Yang was born and raised in Oroville and is the third oldest of seven children. Immersed in a predominately Hmong community she didn’t learn English until first grade.
“Even students like me that come from really rough, tough backgrounds—they’re able to succeed with just a little push like that.”
—Maifeng Yang, scholarship recipient
She attended her first two years at Chico State by catching the crowded 6:50 a.m. bus from Oroville, often having to stand the whole way.
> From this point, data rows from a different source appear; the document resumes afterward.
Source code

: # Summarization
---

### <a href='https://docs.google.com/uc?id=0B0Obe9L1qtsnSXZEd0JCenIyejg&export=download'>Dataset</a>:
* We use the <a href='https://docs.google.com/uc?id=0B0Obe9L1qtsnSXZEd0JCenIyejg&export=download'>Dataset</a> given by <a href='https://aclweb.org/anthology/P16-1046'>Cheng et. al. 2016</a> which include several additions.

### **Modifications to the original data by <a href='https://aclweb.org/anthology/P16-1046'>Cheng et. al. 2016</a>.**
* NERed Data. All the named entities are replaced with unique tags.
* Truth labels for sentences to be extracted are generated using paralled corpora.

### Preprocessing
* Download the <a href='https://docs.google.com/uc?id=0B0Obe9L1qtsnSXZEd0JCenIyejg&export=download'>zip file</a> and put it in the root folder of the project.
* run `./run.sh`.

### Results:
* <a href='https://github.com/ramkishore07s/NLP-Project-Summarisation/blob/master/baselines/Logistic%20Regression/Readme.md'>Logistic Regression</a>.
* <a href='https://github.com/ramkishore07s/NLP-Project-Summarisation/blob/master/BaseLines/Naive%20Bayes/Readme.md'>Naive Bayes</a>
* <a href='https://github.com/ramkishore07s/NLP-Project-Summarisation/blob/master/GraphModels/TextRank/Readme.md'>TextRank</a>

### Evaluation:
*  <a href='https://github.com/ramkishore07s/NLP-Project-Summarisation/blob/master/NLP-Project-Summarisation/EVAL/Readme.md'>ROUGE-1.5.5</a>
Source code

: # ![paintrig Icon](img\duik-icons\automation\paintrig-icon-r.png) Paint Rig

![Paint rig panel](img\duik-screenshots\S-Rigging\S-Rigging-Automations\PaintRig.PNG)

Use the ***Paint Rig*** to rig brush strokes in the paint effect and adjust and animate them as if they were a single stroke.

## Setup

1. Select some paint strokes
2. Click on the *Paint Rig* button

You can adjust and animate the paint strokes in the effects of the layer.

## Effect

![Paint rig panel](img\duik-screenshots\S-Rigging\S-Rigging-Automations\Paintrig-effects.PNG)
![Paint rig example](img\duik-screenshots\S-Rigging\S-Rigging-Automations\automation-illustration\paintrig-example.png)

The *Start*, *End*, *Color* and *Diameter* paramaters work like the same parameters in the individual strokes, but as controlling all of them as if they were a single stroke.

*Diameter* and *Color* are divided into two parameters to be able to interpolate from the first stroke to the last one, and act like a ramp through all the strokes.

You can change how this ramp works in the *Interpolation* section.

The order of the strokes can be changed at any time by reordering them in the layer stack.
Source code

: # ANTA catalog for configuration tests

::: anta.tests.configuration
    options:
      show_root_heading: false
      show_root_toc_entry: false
At times—with the two-hour roundtrip commute, studying long hours at the library, working, serving as an officer in the Nutrition and Food Science Association, and volunteering as a mentor for local students—the stress seemed like too much.
“It kind of makes you think back to what brought you here,” she said.
Yang first became interested in nutrition in sixth grade, after her grandfather had a stroke. Prior to that, she didn’t understand the impact food could have on the human body.
“Especially coming from a minority family, we’re so focused on our own type of food that we didn’t know that it wasn’t so good for our health,” she said. “And you wouldn’t know that unless you go to school or you learn more about it.”
As part of her internship-turned-job at Chico State’s Center for Healthy Communities (CHC), Yang spent many hours translating nutrition lessons from English to Hmong—a language that doesn’t always have words for key concepts, such as dietary fiber. It was rough but worth it, said Yang, who also taught the lessons she translated to elders. “They just bring a different kind of light into you,” she said.
Yang credits her professors, parents, and CHC supervisors for preparing her to “jump back and forth between the lines” of science theory and community-based practice.
In her final year, classes will be harder and she’ll have to spend more time researching and applying to competitive dietetic internships—the first step in her plan to earn a graduate degree in a field related to public health.
“I want to really focus,” she said. “So, [this scholarship] will help me take some time off of work and also financially with gas and even the littlest things like paying for lunch when I don’t have time to pack it.”
As her mother, brother, and father proudly watched, Yang cried as she recorded a video message to thank the English family.
English knew the power scholarships can have on students. For Yang, it’s hard to describe what it means to know someone believes in you.
“Even students like me that come from really rough, tough backgrounds—they’re able to succeed with just a little push like that,” she said.